Les Tlemceniens se rappellent également de ami Charif, à derb el Messoufa, qui fait office tantôt d'arracheur de dents, tantôt de coiffeur et tantôt, il assurait la circoncision des petits enfants. Pour seuls moyens il n'avait qu'un local, un taboutet, des ciseaux et un autoclave. Au coin de sa bicoque, il y avait un canari dans une cage pour distraire les petits enfants ramenés par leurs parents pour la circoncision. Dans la rue de Hart Erma, le valeureux Diden tient toujours son four traditionnel. Tôt le matin, il arrive sur les lieux, découpe le bois, nettoie l'intérieur de son four et attend les galettes de pain ramenées par les enfants pour la cuisson. Le soir, il remet aux familles pauvres tout le brasier dans un bidon pour se chauffer durant les rudes journées d'hiver. La veille de l'Aïd, il faut jouer des coudes pour avoir une place pour la cuisson des gâteaux traditionnels. Une odeur agréable se dégage des entrailles du four. Dans les vieux quartiers, il y avait également la vente des confiseries ; qui se rappelle de halwat kilomètre ? Les carrosses des crémiers sillonnaient superbement la ville. Ami Benyounes, du quartier de Boudghène, vendait du jus de citron en été et des pois chiche cuits à la vapeur en hiver, connus à Tlemcen sous l'appellation de Hamas Kemoune. Quant à Bendefou, dit Charlot, la vente des livres de bandes dessinées était sa seule ressource pour vivre. Tout ce décor a disparu pour laisser place à la médiocrité, où la fainéantise a pris le pas sur la rigueur, et l'oisiveté s'est érigée en système. Il est bien loin le temps où les vieux métiers faisaient vivre des familles entières.
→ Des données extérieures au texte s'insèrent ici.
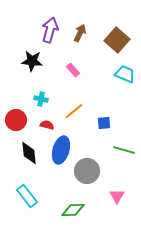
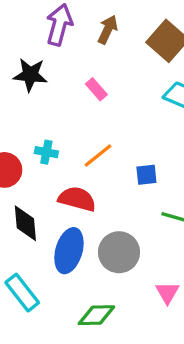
cyan cross: (41, 99) -> (46, 152), moved
red semicircle: (47, 125) -> (77, 199), moved, size x1.6
blue ellipse: (61, 150) -> (69, 251), moved

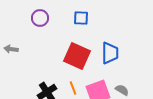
Les vieux métiers étaient également une fierté des Tlemceniens. Les grandes figures artistiques de Tlemcen étaient des érudits de l'artisanat, à l'image du cheikh Larbi Bensari, Abdelkrim dali, Boubeker, Benzerga, Ahmed Mellouk,…etc. L'ancienne équipe de football de la JSMTlemcen était créée par les artisans babouchiers. Les Blaghdjia, c'étaient en 1939 avec les défunts Chalabi, Ksentini, Hmiri, Khaled Benabbou, Chtouki, Zaouceh, les frères Zerga pour ne citer que ceux-là.
Aujourd'hui, Tlemcen commence à perdre sa beauté et sa splendeur, donne la nette impression de se ratatiner comme une peau de chagrin.